> [PROVIDED RECORDS]:

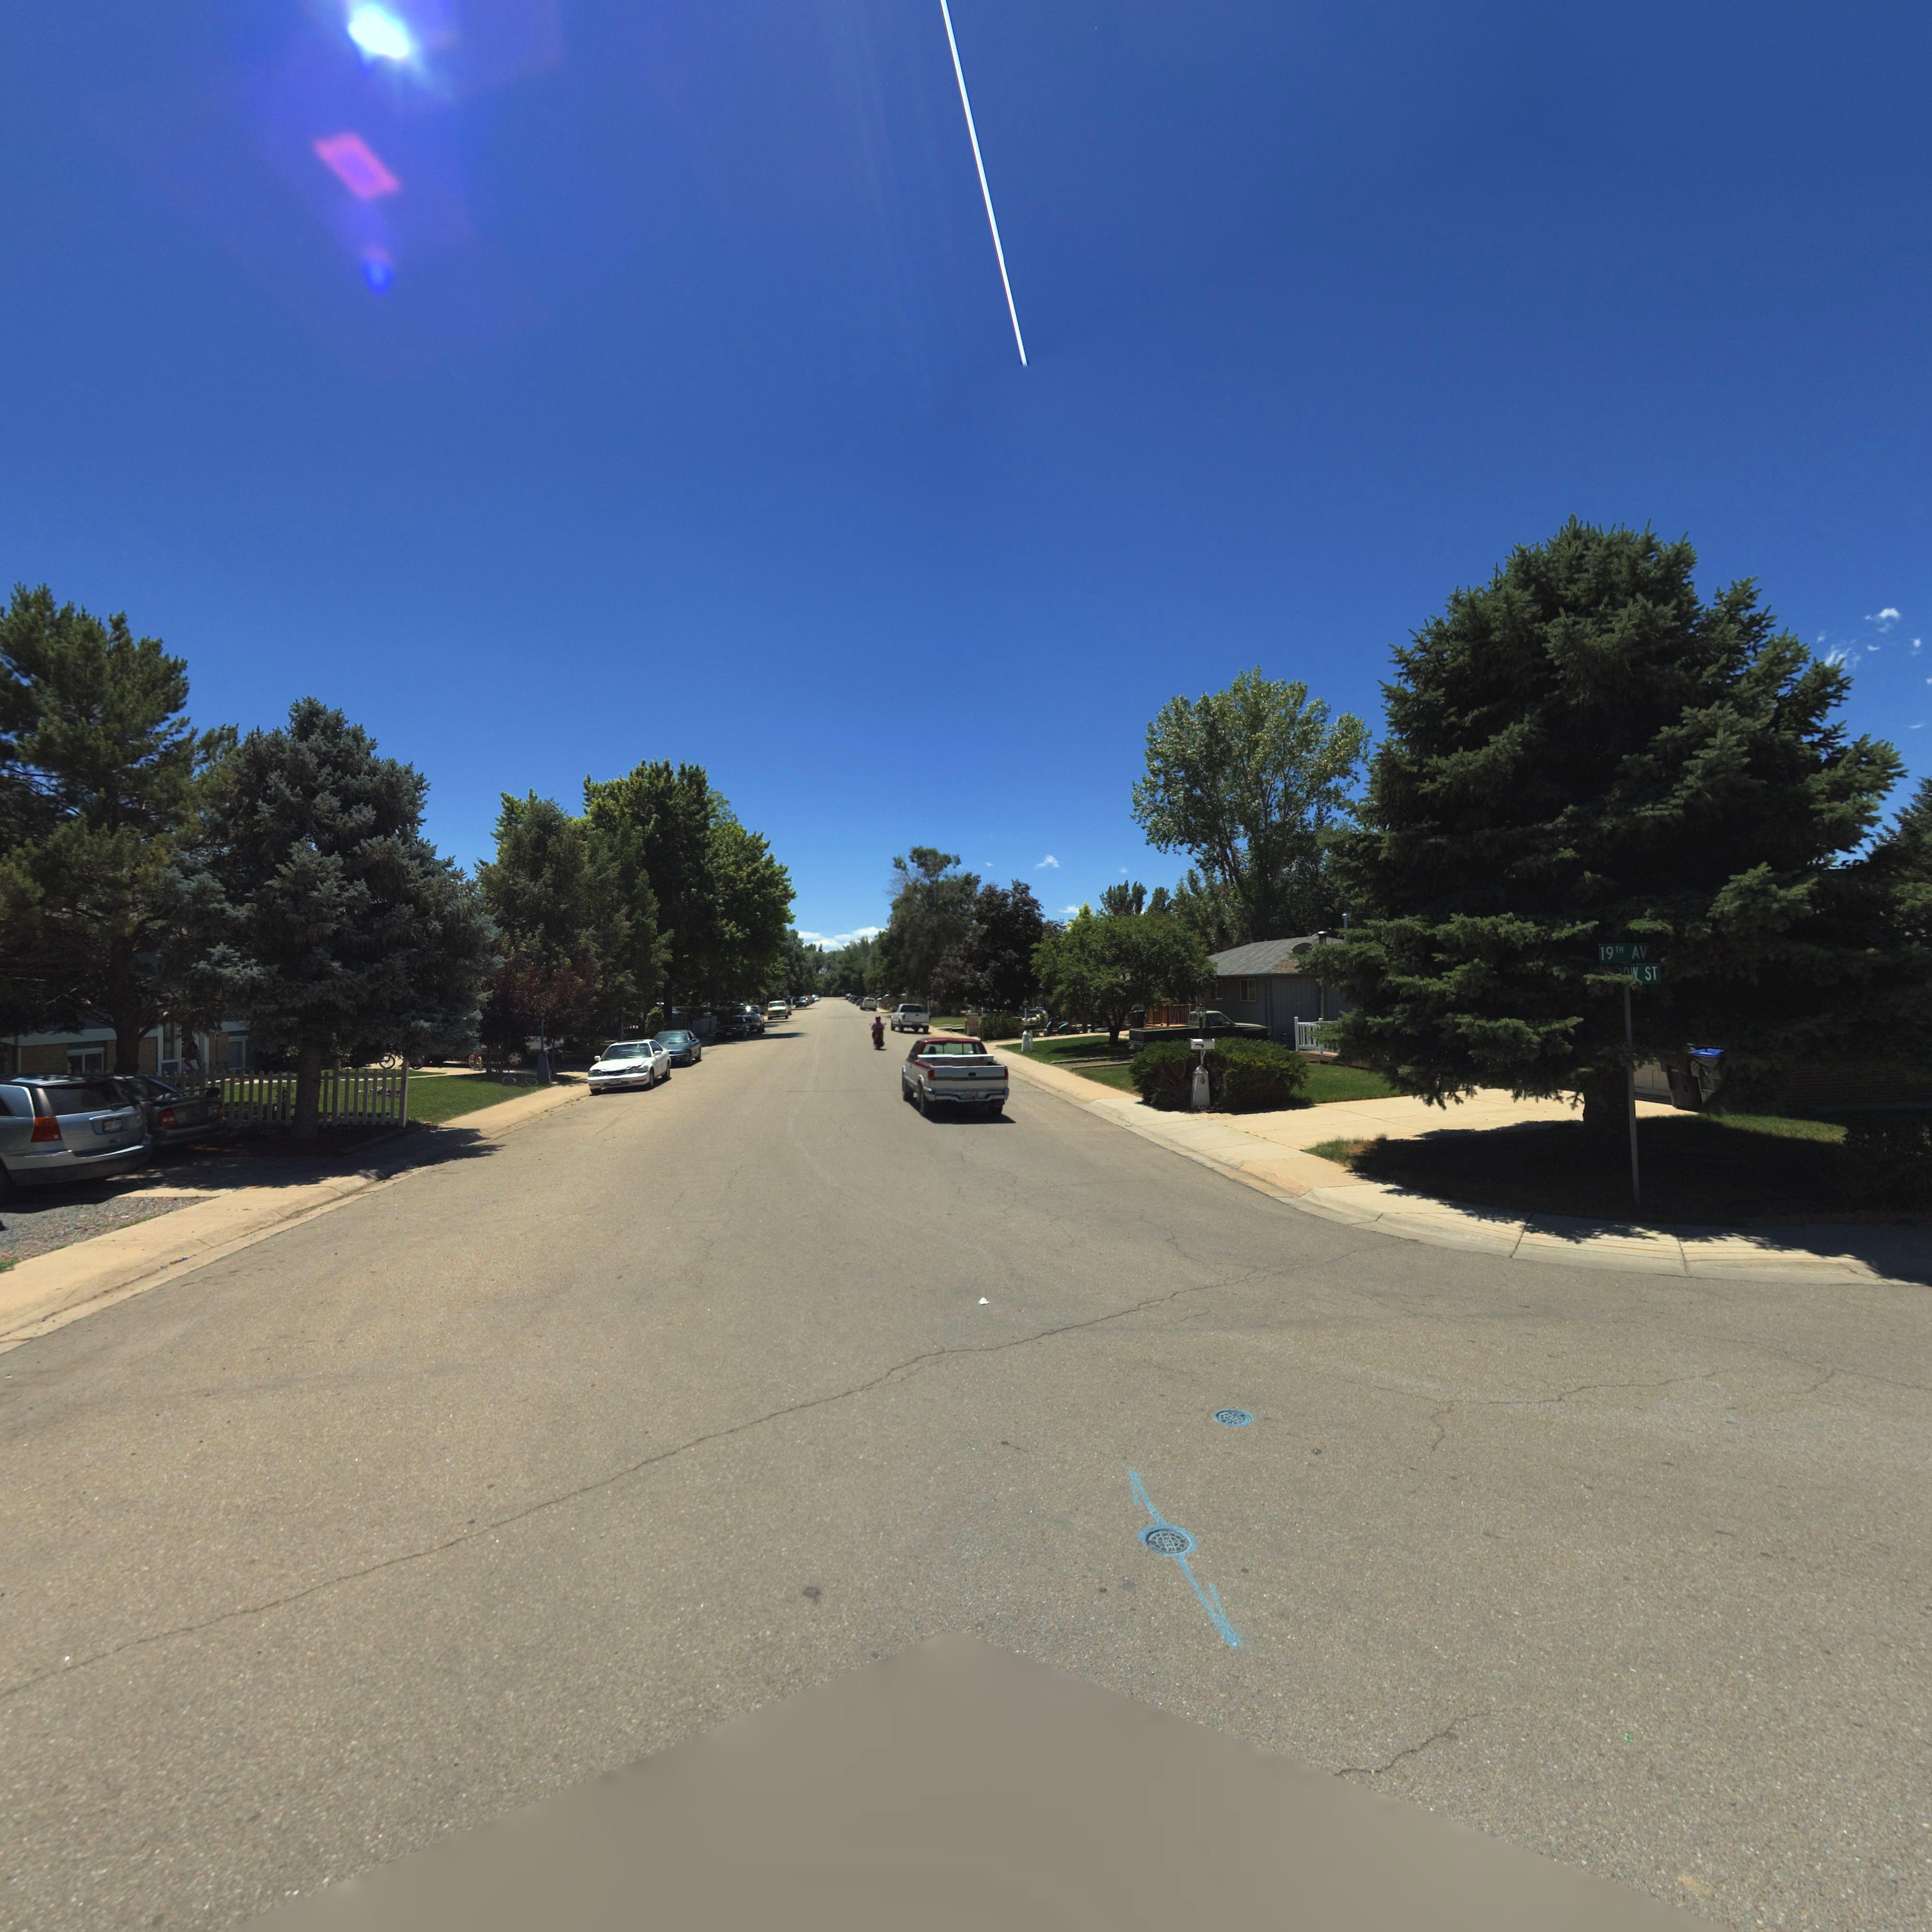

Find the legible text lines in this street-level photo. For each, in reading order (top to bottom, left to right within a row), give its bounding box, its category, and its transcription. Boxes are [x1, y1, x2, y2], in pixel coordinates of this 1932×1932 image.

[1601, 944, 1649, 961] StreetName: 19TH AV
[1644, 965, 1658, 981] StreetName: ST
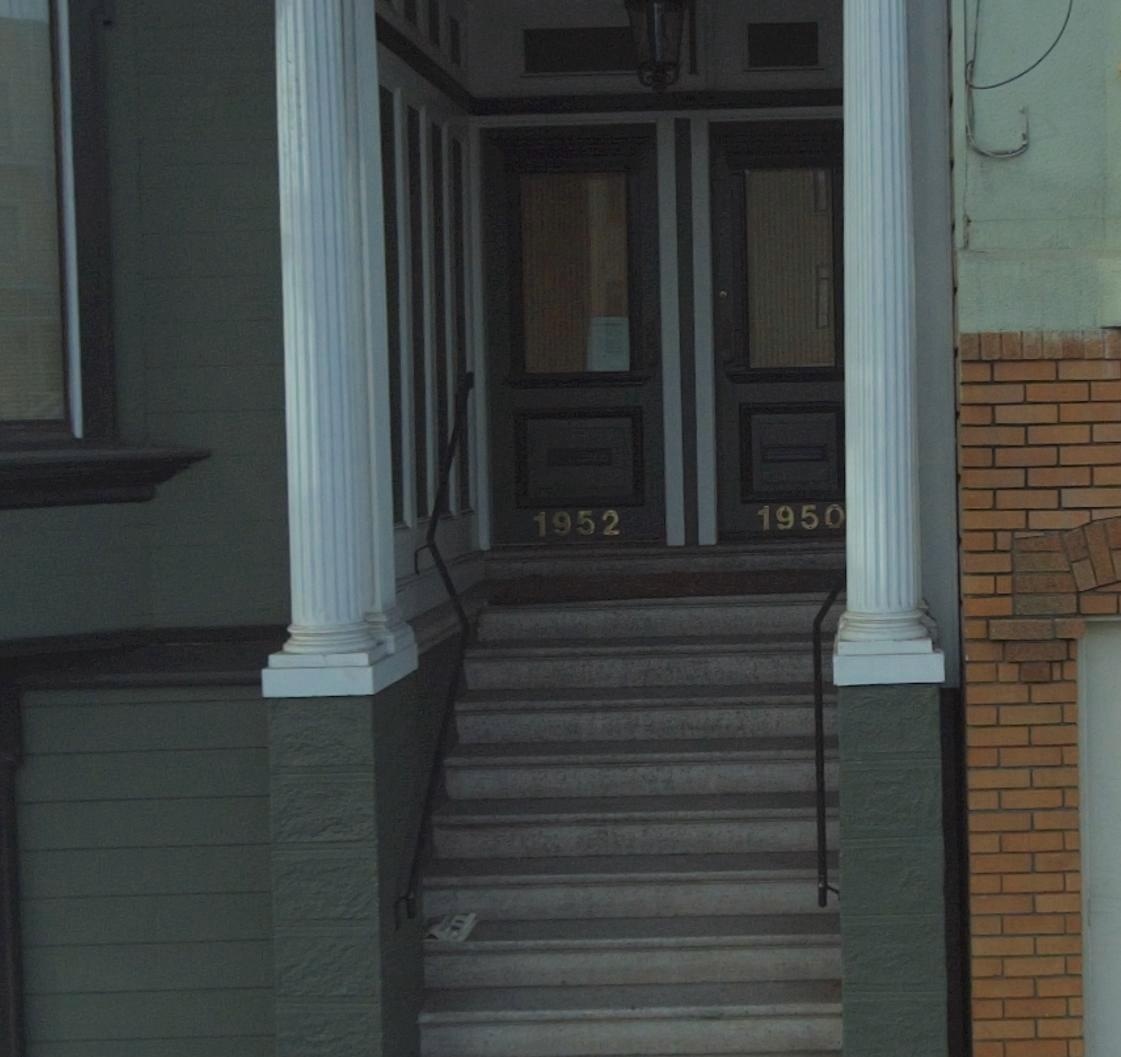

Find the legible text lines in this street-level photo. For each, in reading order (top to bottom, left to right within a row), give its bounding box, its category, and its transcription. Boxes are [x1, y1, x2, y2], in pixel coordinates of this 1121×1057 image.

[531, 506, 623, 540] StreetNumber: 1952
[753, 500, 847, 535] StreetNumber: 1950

> [TASK TO CARRY OUT]: Copy all of the records above word for word, leaving out the pictures.

> [ANSWER IN FULL]:
Find the legible text lines in this street-level photo. For each, in reading order (top to bottom, left to right within a row), give its bounding box, its category, and its transcription. Boxes are [x1, y1, x2, y2], in pixel coordinates of this 1932×1932 image.

[1601, 944, 1649, 961] StreetName: 19TH AV
[1644, 965, 1658, 981] StreetName: ST

Find the legible text lines in this street-level photo. For each, in reading order (top to bottom, left to right within a row), give its bounding box, its category, and its transcription. Boxes are [x1, y1, x2, y2], in pixel coordinates of this 1121×1057 image.

[531, 506, 623, 540] StreetNumber: 1952
[753, 500, 847, 535] StreetNumber: 1950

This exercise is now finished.